Food, Focus & Feelings: What to Feed (and Avoid) for Kids with ADHD & Autism
Every parent knows the saying “you are what you eat” — but for children with ADHD or autism, food choices can make a huge difference in energy, mood, and focus.
Many parents notice that certain foods — like gluten, refined sugar, or brightly coloured snacks full of additives — can make their child more restless, fidgety, or irritable. Science is still catching up, but parents on the ground often see patterns: sugary cereals in the morning = fidgeting in class, or fizzy drinks = meltdowns by bedtime.
The good news? There are simple swaps that can support calmer behaviour and better focus:
🥦 Whole foods: fresh fruit, veggies, lean proteins.
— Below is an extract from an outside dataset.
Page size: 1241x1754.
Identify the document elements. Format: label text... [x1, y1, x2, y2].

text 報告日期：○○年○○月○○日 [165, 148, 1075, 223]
🥜 Protein-rich snacks: cheese & crackers, nuts, or apple with peanut butter.
🐟 Omega-3s for brain health: fish, walnuts, flaxseed.
🌾 Gluten/dairy-free alternatives if intolerances are suspected.
🚫 Skip artificial colours and opt for natural treats.
💡 Tip for parents: Keep a food diary. Jot down what your child eats and how their mood/behaviour looks after. Over a few weeks, you may spot clear triggers. Once you understand your child’s real needs, you can fuel them in a way that helps them shine — and feel closer as a family when communication grows easier.